South Korea is testing a new quick response (QR) code system this week to log visitors at high-risk entertainment facilities, restaurants and churches in a bid to track coronavirus cases and prevent further spread of the disease.
The decision to mandate QR codes to register visitors' identities came after authorities struggled to trace people who had visited a number of nightclubs and bars at the centre of a virus outbreak last month after much of the information on handwritten visitor logs was found to be false or incomplete.
Starting June 10, visitors to nightclubs, bars, karaoke clubs, daytime discos, indoor gyms that hold group exercises, and indoor standing concert halls, will be required to use any of a number of commercially available apps to generate a one-time, personalized QR code that can be scanned at the door.
Local governments may also designate other high-risk facilities such as libraries, hospitals, restaurants or churches.
The person's information will be logged in a database kept by the Social Security Information Service for four weeks, before it is automatically deleted, according to South Korea's Ministry of Health and Welfare.
Ahead of the rollout of the new system, the ministry is testing the system at 17 facilities, including entertainment spots, churches, libraries, restaurants and a hospital.
Seongdong-gu, a district in the capital city of Seoul, established QR code systems at 172 facilities, according to the district office.

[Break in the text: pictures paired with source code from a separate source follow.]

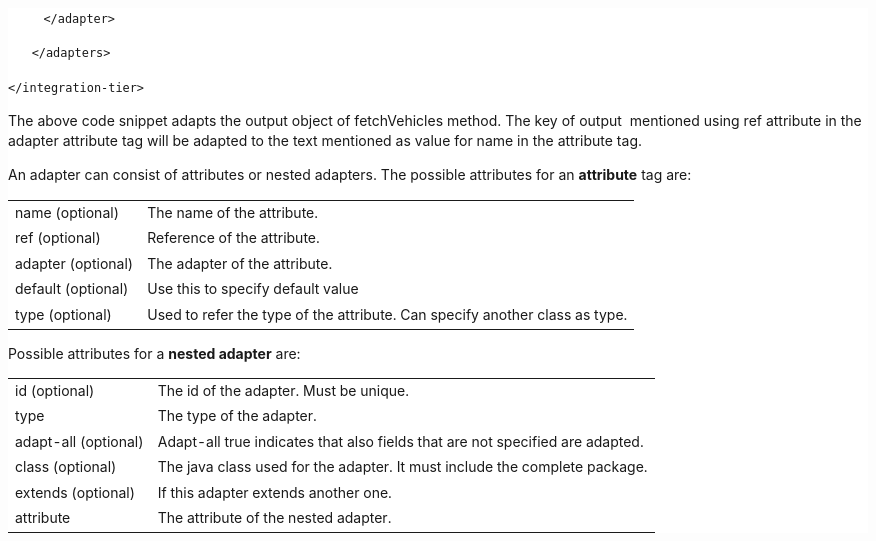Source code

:          `</adapter>`

      `</adapters>`

`</integration-tier>`

The above code snippet adapts the output object of fetchVehicles method. The key of output  mentioned using ref attribute in the adapter attribute tag will be adapted to the text mentioned as value for name in the attribute tag.

An adapter can consist of attributes or nested adapters. The possible attributes for an **attribute** tag are:

<table>
  <tr>
    <td>name (optional)</td>
    <td>The name of the attribute.</td>
  </tr>
  <tr>
    <td>ref (optional)</td>
    <td>Reference of the attribute.</td>
  </tr>
  <tr>
    <td>adapter (optional)</td>
    <td>The adapter of the attribute.</td>
  </tr>
  <tr>
    <td>default (optional)</td>
    <td>Use this to specify default value</td>
  </tr>
  <tr>
    <td>type (optional)</td>
    <td>Used to refer the type of the attribute. Can specify another class as type.</td>
  </tr>
</table>


Possible attributes for a **nested adapter** are:

<table>
  <tr>
    <td>id (optional)</td>
    <td>The id of the adapter. Must be unique.</td>
  </tr>
  <tr>
    <td>type</td>
    <td>The type of the adapter.</td>
  </tr>
  <tr>
    <td>adapt-all (optional)</td>
    <td>Adapt-all true indicates that also fields that are not specified are adapted.</td>
  </tr>
  <tr>
    <td>class (optional)</td>
    <td>The java class used for the adapter. It must include the complete package.</td>
  </tr>
  <tr>
    <td>extends (optional)</td>
    <td>If this adapter extends another one.</td>
  </tr>
  <tr>
    <td>attribute</td>
    <td>The attribute of the nested adapter.</td>
  </tr>
</table>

"I think customers feel safer as personal information is managed under the control of a government system, not individually by us," said Cheon Min-woo, who manages an internet cafe in Seongdong-gu.
Shin No-ah, a 19-year-old university student who was visiting the internet cafe, said the system was convenient and it was worth the privacy trade-off.
"Regarding the privacy infringement issue, we just give our mobile phone number, so it is essential for government to trace coronavirus cases."